● **WHAT TO DO**:
1) Answer these questions from the choice-of-law excerpt:
(a) Whose choice-of-law rules apply, and why?
(b) What kind of analysis does the court use to decide the choice-of-law question?
(c) What does Delaware's Fair Employment Practices Act require of a plaintiff that the New Jersey LAD does not?
2) Carry the choice-of-law discussion forward from the point where the text ends.

● **EXCERPT**:
The parties agree that since this action was filed in New Jersey, its choice of law rules apply. Gantes v. Kason Corp., 145 N.J. [478,] 484 (1996). The parties also agree that the court employs a "governmental-interest" analysis in deciding the choice of law question. Veazey v. Doremus, 103 N.J. 244, 247 (1986). . . . The threshold analysis requires the court to determine if there is a conflict between the relevant laws of Delaware and New Jersey. Veazey, 103 N.J. at 248. Here, it is apparent that there is a conflict between Delaware and New Jersey law. The New Jersey LAD does not require a plaintiff to exhaust administrative remedies before bringing suit, while Delaware's Fair Employment Practices Act, 19 Del. C. 711(d) (1953), requires that a plaintiff exhaust administrative remedies through the Delaware Department of Labor.

. . . .

● **LISTED ENTRIES**:
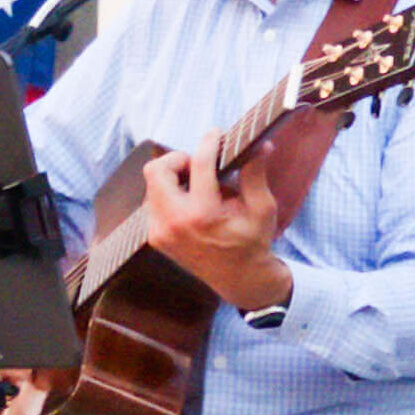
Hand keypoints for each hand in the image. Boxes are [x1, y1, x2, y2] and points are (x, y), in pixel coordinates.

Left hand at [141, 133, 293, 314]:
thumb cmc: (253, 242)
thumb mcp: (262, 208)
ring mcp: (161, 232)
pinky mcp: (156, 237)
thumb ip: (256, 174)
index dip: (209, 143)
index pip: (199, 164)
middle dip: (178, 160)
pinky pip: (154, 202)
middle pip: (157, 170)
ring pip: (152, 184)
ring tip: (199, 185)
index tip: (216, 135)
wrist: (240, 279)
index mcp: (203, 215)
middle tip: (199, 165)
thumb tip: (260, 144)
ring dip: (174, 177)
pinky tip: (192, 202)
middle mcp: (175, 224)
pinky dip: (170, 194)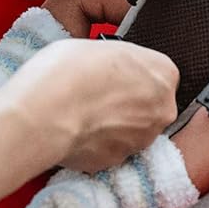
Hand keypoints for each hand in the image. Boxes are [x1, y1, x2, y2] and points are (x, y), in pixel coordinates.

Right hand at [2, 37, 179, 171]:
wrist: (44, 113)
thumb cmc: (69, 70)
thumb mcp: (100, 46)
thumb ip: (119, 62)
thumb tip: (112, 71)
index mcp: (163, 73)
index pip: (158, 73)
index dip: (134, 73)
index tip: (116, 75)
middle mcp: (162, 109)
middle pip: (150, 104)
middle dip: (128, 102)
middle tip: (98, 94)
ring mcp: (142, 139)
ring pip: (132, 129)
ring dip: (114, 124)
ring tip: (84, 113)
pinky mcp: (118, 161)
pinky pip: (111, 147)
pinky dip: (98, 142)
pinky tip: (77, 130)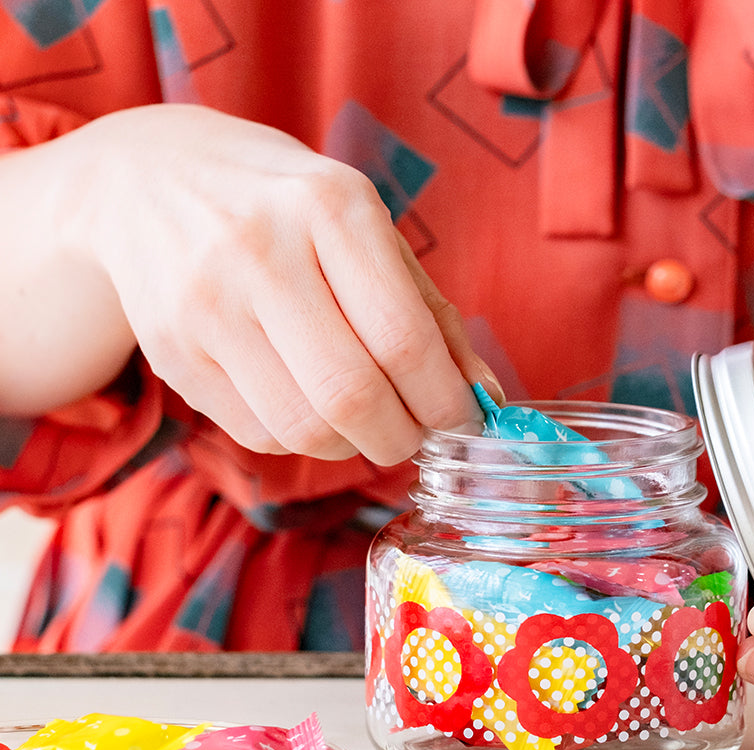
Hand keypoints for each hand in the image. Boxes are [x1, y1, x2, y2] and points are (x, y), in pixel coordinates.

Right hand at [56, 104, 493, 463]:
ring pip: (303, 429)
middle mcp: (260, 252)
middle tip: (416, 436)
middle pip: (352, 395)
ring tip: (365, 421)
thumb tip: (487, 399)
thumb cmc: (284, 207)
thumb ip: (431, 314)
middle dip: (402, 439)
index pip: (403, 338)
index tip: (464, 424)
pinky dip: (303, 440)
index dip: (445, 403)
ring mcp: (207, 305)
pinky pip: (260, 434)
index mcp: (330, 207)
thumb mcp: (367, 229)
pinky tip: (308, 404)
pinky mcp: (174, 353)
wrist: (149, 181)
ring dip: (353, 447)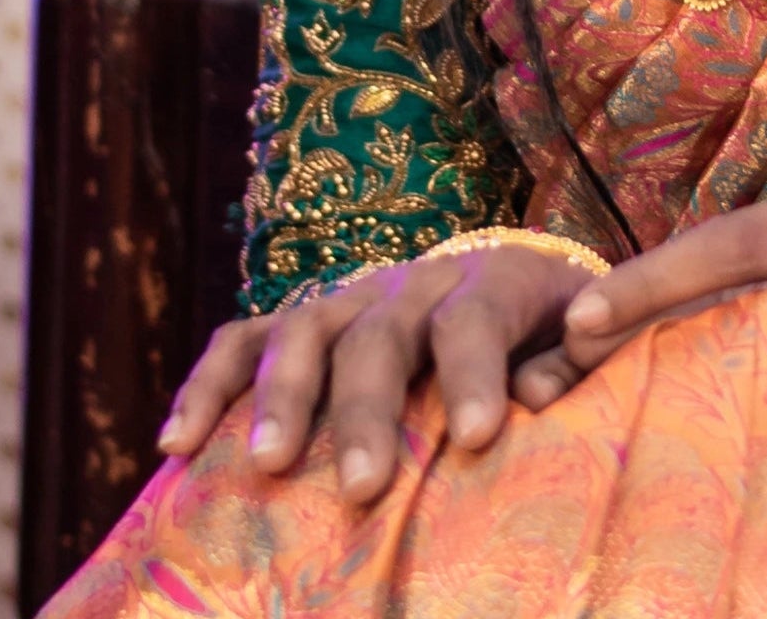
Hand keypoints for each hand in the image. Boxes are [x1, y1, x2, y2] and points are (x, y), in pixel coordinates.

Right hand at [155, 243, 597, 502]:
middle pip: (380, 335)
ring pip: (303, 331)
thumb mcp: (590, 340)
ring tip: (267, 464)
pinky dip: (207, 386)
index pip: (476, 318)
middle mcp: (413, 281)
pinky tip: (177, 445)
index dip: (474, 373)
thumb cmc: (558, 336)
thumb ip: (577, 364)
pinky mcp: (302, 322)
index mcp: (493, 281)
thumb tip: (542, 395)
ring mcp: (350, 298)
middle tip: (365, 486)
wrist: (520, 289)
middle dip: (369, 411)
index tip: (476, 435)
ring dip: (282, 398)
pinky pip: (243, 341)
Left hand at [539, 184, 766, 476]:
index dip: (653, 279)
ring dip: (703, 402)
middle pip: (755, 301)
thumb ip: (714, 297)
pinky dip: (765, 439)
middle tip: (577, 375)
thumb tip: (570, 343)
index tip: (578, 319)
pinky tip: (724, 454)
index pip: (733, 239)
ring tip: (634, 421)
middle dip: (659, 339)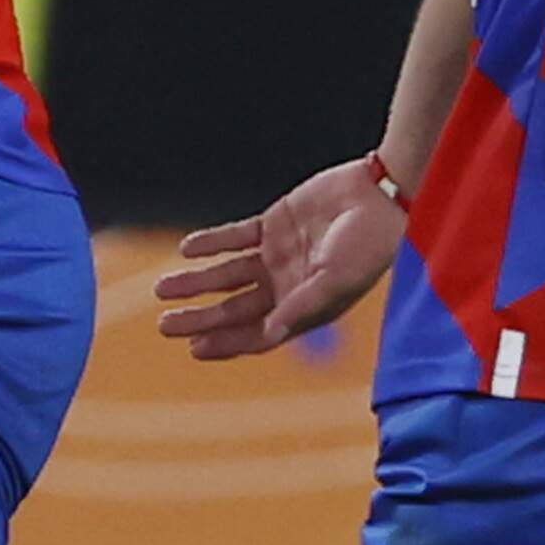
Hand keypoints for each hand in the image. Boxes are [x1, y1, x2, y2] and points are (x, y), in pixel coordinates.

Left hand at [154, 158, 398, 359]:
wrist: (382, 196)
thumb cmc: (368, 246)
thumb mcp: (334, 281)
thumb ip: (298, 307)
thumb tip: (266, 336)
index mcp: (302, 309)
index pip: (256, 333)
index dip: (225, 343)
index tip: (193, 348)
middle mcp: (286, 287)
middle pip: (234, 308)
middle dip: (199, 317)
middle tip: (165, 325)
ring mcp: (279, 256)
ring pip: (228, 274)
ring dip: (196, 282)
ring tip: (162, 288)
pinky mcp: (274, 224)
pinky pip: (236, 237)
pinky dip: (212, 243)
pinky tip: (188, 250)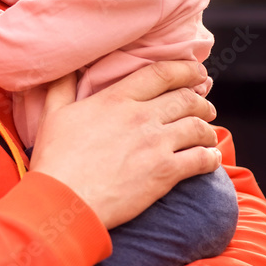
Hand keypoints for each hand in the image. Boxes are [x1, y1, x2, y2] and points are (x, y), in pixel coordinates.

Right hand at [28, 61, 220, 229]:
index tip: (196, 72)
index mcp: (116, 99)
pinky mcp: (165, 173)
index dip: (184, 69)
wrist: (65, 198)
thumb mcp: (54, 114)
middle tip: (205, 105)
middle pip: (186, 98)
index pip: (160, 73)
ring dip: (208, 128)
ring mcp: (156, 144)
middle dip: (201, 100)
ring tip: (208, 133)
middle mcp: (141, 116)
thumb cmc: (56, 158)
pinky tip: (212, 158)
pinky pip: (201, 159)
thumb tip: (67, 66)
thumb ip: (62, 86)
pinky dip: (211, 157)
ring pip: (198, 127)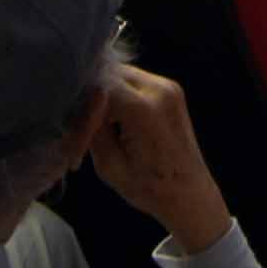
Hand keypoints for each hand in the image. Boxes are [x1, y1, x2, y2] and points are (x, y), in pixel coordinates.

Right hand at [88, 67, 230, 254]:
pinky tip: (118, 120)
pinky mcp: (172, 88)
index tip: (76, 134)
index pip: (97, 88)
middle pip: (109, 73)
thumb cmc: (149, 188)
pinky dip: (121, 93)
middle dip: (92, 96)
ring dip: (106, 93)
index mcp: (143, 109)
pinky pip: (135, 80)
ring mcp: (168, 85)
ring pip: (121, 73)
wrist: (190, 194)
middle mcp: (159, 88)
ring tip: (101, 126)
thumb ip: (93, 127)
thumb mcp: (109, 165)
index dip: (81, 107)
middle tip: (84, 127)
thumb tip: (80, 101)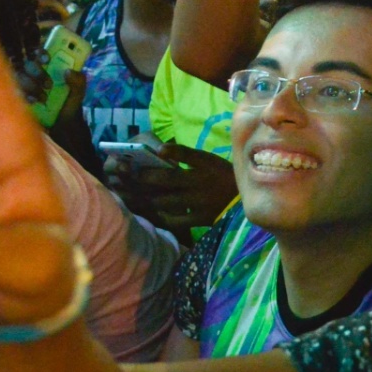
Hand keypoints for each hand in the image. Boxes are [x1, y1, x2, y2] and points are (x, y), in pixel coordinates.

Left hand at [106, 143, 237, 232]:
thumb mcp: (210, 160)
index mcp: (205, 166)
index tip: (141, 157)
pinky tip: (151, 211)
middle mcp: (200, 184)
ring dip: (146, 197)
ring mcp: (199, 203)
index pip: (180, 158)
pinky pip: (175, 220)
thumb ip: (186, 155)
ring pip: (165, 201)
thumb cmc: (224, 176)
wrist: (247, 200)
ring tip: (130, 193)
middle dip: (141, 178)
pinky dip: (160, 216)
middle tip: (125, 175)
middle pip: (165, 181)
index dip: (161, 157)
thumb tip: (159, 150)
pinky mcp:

* * *

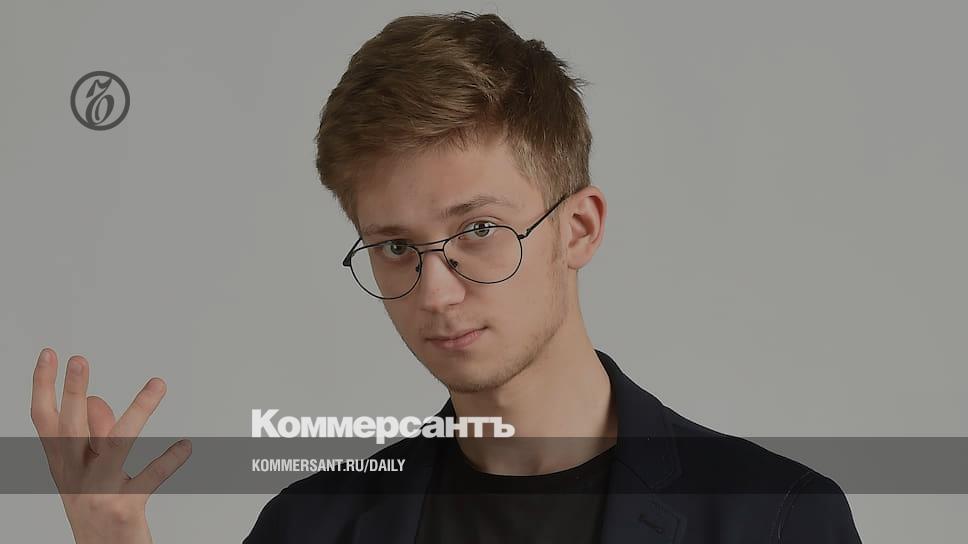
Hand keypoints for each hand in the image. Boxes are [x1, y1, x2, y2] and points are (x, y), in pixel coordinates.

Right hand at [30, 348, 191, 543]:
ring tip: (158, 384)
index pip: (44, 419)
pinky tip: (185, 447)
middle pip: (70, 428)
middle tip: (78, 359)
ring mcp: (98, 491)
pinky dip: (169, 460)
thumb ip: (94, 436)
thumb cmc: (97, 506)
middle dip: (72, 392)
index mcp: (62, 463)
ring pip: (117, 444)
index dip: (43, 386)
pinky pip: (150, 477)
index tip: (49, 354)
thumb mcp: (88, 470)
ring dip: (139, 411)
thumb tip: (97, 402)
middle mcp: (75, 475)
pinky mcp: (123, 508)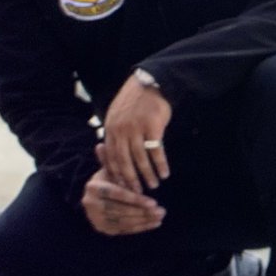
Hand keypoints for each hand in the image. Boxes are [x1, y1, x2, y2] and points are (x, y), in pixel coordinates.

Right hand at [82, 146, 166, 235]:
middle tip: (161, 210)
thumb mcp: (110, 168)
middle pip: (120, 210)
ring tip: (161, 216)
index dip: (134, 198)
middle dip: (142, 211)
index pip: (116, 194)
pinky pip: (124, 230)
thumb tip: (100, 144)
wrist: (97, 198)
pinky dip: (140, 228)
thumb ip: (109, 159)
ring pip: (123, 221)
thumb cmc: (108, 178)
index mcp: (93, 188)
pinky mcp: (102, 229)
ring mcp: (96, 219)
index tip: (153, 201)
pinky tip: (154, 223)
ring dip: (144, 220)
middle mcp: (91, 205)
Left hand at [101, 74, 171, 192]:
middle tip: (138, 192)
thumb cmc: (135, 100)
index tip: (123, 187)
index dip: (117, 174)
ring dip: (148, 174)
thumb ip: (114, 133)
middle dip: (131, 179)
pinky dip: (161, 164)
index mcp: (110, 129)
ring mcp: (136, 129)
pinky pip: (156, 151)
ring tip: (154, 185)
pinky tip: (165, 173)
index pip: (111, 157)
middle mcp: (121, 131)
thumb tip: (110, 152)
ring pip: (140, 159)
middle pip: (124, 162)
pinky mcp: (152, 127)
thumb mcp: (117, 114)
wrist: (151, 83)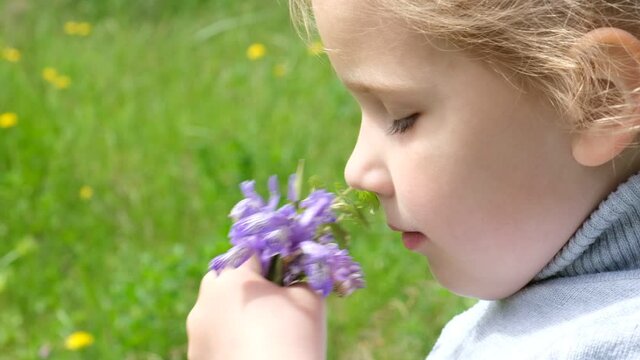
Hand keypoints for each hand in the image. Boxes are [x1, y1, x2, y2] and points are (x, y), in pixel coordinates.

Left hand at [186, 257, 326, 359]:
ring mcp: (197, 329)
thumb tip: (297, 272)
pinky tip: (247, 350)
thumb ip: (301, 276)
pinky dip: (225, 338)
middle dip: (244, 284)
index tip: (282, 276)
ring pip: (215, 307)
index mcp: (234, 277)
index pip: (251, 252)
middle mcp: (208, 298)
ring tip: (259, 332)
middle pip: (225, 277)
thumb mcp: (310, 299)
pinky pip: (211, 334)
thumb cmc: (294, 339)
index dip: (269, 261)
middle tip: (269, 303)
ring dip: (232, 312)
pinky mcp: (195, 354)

==

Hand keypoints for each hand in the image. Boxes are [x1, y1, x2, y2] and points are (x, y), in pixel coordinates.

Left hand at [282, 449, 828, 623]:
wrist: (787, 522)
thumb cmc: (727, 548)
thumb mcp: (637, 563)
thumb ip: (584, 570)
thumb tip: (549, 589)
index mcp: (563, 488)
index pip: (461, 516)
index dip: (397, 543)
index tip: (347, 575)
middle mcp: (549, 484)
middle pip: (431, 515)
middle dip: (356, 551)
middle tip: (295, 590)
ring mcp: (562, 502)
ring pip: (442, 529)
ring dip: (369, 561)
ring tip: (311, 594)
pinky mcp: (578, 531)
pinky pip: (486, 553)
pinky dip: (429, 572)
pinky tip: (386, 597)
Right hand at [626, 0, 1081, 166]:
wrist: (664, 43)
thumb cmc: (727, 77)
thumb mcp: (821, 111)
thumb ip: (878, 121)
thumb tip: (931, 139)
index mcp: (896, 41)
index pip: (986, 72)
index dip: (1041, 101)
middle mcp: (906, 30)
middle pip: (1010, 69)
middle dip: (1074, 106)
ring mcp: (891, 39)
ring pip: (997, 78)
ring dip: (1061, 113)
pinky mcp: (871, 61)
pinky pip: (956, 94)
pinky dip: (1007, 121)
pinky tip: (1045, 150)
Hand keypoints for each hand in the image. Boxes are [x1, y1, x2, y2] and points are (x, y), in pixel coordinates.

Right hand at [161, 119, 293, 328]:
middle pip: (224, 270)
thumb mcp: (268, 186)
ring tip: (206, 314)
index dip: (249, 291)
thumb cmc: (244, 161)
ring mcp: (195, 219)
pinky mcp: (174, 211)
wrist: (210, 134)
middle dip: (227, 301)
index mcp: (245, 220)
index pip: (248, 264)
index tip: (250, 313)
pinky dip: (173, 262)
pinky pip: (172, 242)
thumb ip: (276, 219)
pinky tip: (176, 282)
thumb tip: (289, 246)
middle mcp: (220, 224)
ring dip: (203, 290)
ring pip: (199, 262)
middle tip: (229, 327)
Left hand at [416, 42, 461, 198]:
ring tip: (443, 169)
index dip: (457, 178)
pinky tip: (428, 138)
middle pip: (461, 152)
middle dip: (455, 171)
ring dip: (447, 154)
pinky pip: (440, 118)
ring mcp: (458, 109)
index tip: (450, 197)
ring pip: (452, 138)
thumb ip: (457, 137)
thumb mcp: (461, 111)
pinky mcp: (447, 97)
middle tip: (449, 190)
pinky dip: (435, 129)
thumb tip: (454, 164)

● **REPLIES**:
1)
(a) New Jersey's choice-of-law rules apply, because the action was filed in New Jersey.
(b) The court uses a "governmental-interest" analysis.
(c) It requires a plaintiff to exhaust administrative remedies through the Delaware Department of Labor before bringing suit.

2)
In this case, the court is satisfied that Delaware law is applicable and that plaintiff's claims are barred as a matter of law due to a failure to exhaust administrative remedies. The Delaware Discrimination in Employment statute requires that she file a charge with the Delaware Department of Labor "within 90 days after the alleged unlawful employment practice or 120 days after discovery thereof, whichever is the later." 19 Del. C. 711(d). Plaintiff has admitted that she never filed a grievance with the Delaware Department of Labor and, as such, her remaining claims are barred.

We agree that Delaware has the most qualitatively significant contacts with this litigation. "It is well-established in New Jersey that claims of a New Jersey resident relating to [her] out-of-state employment, are governed by the law of the state in which the New Jersey resident is employed." Brunner v. AlliedSignal, Inc., 198 F.R.D. 612, 614 (D.N.J. 2001) (internal quotation marks omitted). We also agree that it would be unfair to require defendant to be bound by "differing state laws based upon the individual residences of its employee[s] . . . ." See Buccilli v. Timby, Brown & Timby, 283 N.J. Super. 6, 11 (App. Div. 1995) ("[M]aking the rights of each of several co-workers dependant on his or her state of residence would be an entirely unreasonable result").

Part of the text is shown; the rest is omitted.